Page extract:
_ _ _
We do the same thing. Our prolog has
==============
# setup DCGMI job stats
if [ -n "$CUDA_VISIBLE_DEVICES" ] ; then
if [ -d /var/slurm/gpu_stats.run ] ; then
if pgrep -f nv-hostengine >/dev/null 2>&1 ; then
groupstr=$(/usr/bin/dcgmi group -c J$SLURM_JOB_ID -a
$CUDA_VISIBLE_DEVICES)
groupid=$(echo $groupstr | awk '{print $10}')
/usr/bin/dcgmi stats -e
/usr/bin/dcgmi stats -g $groupid -s $SLURM_JOB_ID
echo $groupid > /var/slurm/gpu_stats.run/J$SLURM_JOB_ID
fi
fi
fi
======================
And our epilog has
======================
if [ -n "$CUDA_VISIBLE_DEVICES" ] ; then
if [ -f /var/slurm/gpu_stats.run/J$SLURM_JOB_ID ] ; then
if pgrep -f nv-hostengine >/dev/null 2>&1 ; then
groupid=$(cat /var/slurm/gpu_stats.run/J$SLURM_JOB_ID)
_ _ _
Record set:
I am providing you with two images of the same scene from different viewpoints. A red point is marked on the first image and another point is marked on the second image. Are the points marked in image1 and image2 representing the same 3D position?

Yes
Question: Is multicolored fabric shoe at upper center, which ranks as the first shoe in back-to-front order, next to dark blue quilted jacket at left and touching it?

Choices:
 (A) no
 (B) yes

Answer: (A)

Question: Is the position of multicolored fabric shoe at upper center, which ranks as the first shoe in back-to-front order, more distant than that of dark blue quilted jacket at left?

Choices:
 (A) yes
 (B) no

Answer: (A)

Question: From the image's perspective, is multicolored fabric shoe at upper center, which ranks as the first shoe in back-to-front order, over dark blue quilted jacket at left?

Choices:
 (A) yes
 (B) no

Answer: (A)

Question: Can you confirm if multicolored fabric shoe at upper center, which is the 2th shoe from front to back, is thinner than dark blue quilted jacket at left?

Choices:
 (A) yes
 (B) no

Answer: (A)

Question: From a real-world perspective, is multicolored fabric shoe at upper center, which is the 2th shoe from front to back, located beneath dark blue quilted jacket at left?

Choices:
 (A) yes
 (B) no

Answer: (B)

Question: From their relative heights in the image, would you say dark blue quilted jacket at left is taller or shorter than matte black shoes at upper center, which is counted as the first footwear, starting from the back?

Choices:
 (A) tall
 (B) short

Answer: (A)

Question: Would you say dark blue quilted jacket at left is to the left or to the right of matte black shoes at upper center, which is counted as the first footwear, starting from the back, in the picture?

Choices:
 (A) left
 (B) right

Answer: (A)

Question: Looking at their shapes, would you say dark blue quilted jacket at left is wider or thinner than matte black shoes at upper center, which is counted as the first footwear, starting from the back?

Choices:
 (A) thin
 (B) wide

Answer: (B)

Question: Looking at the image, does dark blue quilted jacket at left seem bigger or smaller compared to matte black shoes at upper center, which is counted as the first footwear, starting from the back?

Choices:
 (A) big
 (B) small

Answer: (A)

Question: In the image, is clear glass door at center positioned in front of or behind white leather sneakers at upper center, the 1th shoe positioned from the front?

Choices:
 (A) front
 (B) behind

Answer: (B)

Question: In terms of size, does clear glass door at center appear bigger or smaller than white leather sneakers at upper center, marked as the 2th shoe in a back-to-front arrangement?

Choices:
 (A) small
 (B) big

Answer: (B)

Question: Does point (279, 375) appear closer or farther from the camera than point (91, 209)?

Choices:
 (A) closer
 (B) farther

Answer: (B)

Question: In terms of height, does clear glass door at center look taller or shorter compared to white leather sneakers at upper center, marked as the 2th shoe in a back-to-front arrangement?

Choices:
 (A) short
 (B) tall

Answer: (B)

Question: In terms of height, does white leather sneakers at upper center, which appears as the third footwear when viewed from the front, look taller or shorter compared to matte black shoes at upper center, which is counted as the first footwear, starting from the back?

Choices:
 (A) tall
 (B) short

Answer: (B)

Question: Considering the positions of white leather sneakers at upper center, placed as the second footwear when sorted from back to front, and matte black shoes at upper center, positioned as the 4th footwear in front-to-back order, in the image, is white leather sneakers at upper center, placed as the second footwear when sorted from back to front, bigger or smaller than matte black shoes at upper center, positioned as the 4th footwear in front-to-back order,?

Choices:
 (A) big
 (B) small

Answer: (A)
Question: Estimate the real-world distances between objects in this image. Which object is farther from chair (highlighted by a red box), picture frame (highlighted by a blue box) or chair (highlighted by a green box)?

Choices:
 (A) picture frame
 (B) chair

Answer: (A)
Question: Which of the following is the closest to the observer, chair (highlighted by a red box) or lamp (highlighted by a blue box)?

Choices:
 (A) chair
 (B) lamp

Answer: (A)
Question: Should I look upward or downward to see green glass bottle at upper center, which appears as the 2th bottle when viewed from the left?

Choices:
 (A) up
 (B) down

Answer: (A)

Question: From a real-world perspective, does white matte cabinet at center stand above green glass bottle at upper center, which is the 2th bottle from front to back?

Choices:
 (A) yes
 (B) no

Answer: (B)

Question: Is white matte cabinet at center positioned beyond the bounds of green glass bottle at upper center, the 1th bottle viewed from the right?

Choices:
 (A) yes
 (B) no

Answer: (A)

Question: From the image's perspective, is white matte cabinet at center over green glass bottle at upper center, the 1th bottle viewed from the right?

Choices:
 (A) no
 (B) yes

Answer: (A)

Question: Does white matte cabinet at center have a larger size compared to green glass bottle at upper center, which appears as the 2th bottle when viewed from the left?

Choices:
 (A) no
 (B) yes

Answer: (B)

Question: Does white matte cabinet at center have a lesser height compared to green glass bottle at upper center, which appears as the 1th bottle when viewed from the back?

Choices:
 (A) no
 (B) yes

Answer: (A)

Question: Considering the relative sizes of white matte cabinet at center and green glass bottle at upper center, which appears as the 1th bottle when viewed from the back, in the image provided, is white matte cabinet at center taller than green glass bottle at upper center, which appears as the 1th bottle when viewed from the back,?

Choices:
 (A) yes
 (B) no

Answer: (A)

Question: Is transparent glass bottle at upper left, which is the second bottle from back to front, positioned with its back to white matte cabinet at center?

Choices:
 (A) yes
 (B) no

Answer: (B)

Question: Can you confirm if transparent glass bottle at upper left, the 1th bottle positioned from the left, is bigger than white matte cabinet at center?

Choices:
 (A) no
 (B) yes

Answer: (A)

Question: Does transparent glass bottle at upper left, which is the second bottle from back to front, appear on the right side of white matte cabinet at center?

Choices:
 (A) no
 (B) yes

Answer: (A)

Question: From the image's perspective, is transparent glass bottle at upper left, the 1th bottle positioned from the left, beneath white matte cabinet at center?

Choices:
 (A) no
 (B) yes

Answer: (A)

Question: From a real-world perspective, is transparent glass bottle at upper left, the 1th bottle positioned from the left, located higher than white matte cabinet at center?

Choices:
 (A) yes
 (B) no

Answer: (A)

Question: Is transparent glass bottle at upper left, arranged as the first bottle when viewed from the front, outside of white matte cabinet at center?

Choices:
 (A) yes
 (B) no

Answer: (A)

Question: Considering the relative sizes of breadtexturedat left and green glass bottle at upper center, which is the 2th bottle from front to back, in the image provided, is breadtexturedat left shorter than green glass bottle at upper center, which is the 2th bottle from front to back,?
_ _ _
Required work:
1) Can you extract the stretch from "groupid=$(echo $groupstr |" through "groupid=$(cat /var/slurm/gpu_stats.run/J$SLURM_JOB_ID)" in the Slurm GPU job stats post?
2) How would the Slurm GPU job stats post go on? Write the next part, picking up after its last line.

Outputs for the tasks:
1)
groupid=$(echo $groupstr | awk '{print $10}')
/usr/bin/dcgmi stats -e
/usr/bin/dcgmi stats -g $groupid -s $SLURM_JOB_ID
echo $groupid > /var/slurm/gpu_stats.run/J$SLURM_JOB_ID
fi
fi
fi
======================
And our epilog has
======================
if [ -n "$CUDA_VISIBLE_DEVICES" ] ; then
if [ -f /var/slurm/gpu_stats.run/J$SLURM_JOB_ID ] ; then
if pgrep -f nv-hostengine >/dev/null 2>&1 ; then
groupid=$(cat /var/slurm/gpu_stats.run/J$SLURM_JOB_ID)

2)
/usr/bin/dcgmi stats -v -j $SLURM_JOBID > /var/slurm/gpu_stats/$SLURM_JOBID
if [ $? -eq 0 ] ; then
/bin/rsync -a /var/slurm/gpu_stats/$SLURM_JOBID /cluster/batch/GPU/
/bin/rm -rf /tmp/gpuprocess.out
# put the data in MYSQL database with perl script
/cluster/batch/ADMIN/SCRIPTS/gpuprocess.pl $SLURM_JOB_ID > /tmp/gpuprocess.out
2>&1
if [ -s /tmp/gpuprocess.out ] ; then
cat /tmp/gpuprocess.out | mail -s GPU_stat_process_error
al...@nmr.mgh.harvard.edu
fi
fi
/usr/bin/dcgmi stats -x $SLURM_JOBID
/usr/bin/dcgmi group -d $groupid
/bin/rm /var/slurm/gpu_stats.run/J$SLURM_JOB_ID
fi
fi
fi
=======================
We also have a cron job on each node with GPUs that runs every 10 minutes
to query dcgmi stats to write snapshot data on each GPU to the MYSQL
database.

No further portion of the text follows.